Thursday, June 4, 2015

Peterson Still Doesn't Own Up to What He Did Was Wrong

There's been a lot of discussion in fan forums the last few days about Adrian Peterson coming back to the Vikings and pretending to be happy to be here again.

Like everything else he has not owned in the last year, he simply changed what he said when it came to the point where he could not do anything else anymore.

He changed his non-guilty stance to a no-contest plea late in the trial (about beating his son) once he realized he was going to be found guilty and go to jail.

Publicly, at he end of the trial he still said what he did wasn't wrong. When the NFL told him he could not play again until he admitted what he did was wrong and completed THEIR counseling program, he elected to sue the league instead. When most of that failed, he decided to admit that "spanking" his kid may have been a mistake and that he would do what the league required to get re-instated.

He then told everyone he would not play in Minnesota anymore because they had not supported him during HIS ordeal. When that failed he decided to come to camp and tell everyone how much he missed them (while still demanding secretly for the Vikings to renegotiate his contract.)

As a bonus, he now tells us what a good person he is because his therapist/counselor told him so AND because he admits he made a mistake...

...except he adds...that everyone else just made TOO BIG A DEAL about the situation.

There are now people saying that he has now owned his mistake and we should move on.

At best Adrian is RENTING his mistake. He is still blaming others for the situation in which he finds himself, by half-heartedly admitting only what he has to, rather than freely admitting that it is ALL ON HIM.

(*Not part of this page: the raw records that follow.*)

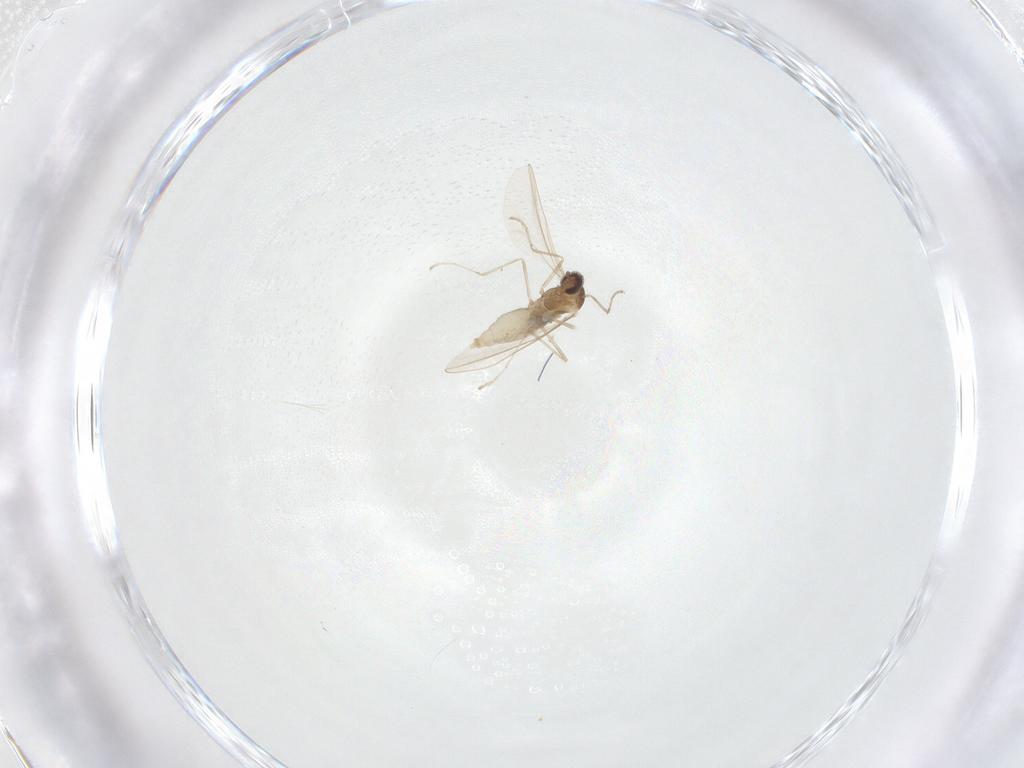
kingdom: Animalia
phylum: Arthropoda
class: Insecta
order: Diptera
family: Cecidomyiidae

He assaulted his child so badly that he has permanent scars. Physical of course, and likely mental too. And all along he has called himself the victim. Even this week, the NFL was the bad guy for "one-sided" contracts, even though he voted to approve the CBA that specifies how this all works and was collectively bargained.

Letting a child abuser off because he said "mistake" four times in 16 months is just wrong. IF there was a shred of him being truly sorry, he would stop blaming others at every opportunity, and admit that his actions were just plain WRONG.

He has not done so.

He may still have a couple years left in him as a GOOD football player, but he is a BAD man.

I don't support the Vikings decision to keep him.That's the biggest mistake of all. How can anyone cheer for or support such a loser?